Design by Jesse Turri

“The Old Testament was the first alphabetic written work to influence future ages. Attesting to its gravitas, multitudes still read it three thousand years later. The words on its pages anchor three powerful religions: Judaism, Christianity, and Islam. Each is an exemplar of patriarchy. Each monotheistic religion features an imageless Father deity whose authority shines through His revealed Word, sanctified in its written form. Conceiving of a deity who has no concrete image prepares the way for the kind of abstract thinking that inevitably leads to law codes, dualistic philosophy, and objective science, the signature triad of Western culture. I propose that the profound impact these ancient scriptures had upon the development of the West depended as much on their being written in an alphabet as on the moral lessons they contained.
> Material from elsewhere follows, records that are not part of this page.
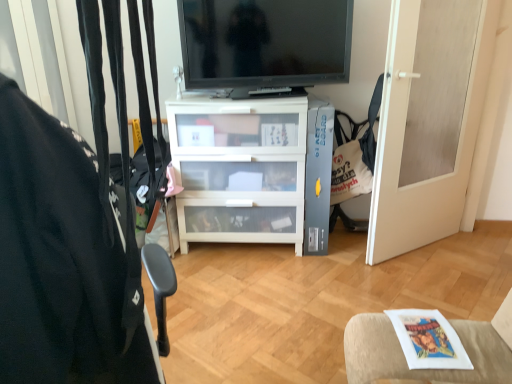
Question: From a real-world perspective, is black fabric chair at left physically located above or below black glossy tv at upper center?

Choices:
 (A) below
 (B) above

Answer: (A)

Question: Considering the positions of black fabric chair at left and black glossy tv at upper center in the image, is black fabric chair at left taller or shorter than black glossy tv at upper center?

Choices:
 (A) short
 (B) tall

Answer: (B)

Question: Based on their relative distances, which object is nearer to the black glossy tv at upper center?

Choices:
 (A) white matte door at right
 (B) white fabric cushion at lower right
 (C) white fabric bag at right
 (D) black fabric chair at left

Answer: (C)

Question: Which is farther from the black fabric chair at left?

Choices:
 (A) white fabric bag at right
 (B) white matte door at right
 (C) black glossy tv at upper center
 (D) white fabric cushion at lower right

Answer: (B)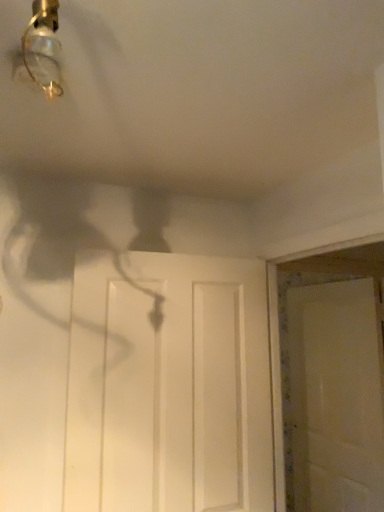
Question: Which is correct: white matte door at center, the 1th door in the back-to-front sequence, is inside white matte door at center, acting as the 1th door starting from the left, or outside of it?

Choices:
 (A) outside
 (B) inside

Answer: (A)

Question: Considering their positions, is white matte door at center, arranged as the second door when viewed from the front, located in front of or behind white matte door at center, the first door viewed from the front?

Choices:
 (A) behind
 (B) front

Answer: (A)

Question: Is white matte door at center, the 1th door in the back-to-front sequence, bigger or smaller than white matte door at center, the second door positioned from the right?

Choices:
 (A) small
 (B) big

Answer: (A)

Question: In terms of height, does white matte door at center, acting as the 1th door starting from the left, look taller or shorter compared to white matte door at center, which ranks as the second door in left-to-right order?

Choices:
 (A) tall
 (B) short

Answer: (B)

Question: From the image's perspective, relative to white matte door at center, which ranks as the second door in left-to-right order, is white matte door at center, the second door positioned from the right, above or below?

Choices:
 (A) above
 (B) below

Answer: (A)

Question: Considering the positions of point (148, 256) and point (312, 301), is point (148, 256) closer or farther from the camera than point (312, 301)?

Choices:
 (A) closer
 (B) farther

Answer: (A)

Question: Considering the positions of white matte door at center, acting as the 1th door starting from the left, and white matte door at center, which is the first door from right to left, in the image, is white matte door at center, acting as the 1th door starting from the left, bigger or smaller than white matte door at center, which is the first door from right to left,?

Choices:
 (A) small
 (B) big

Answer: (B)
Goddess worship, feminine values, and women’s power depend on the ubiquity of the image. God worship, masculine values, and men’s domination of women are bound to the written word. Word and image, like masculine and feminine, are complementary opposites. Whenever a culture elevates the written word at the expense of the image, patriarchy dominates. When the importance of the image supersedes the written word, feminine values and egalitarianism flourish.“

The excerpts above come from Leonard Shlain’s book The Alphabet Versus the Goddess: The Conflict Between Word and Image. Shlain uses the work of literary theorist Marshall McLuhan (one of my favs) to show how the invention of the phonetic alphabet, and the advent of literacy, is majorly linked to patriarchy. I came across this great book on Brain Pickings.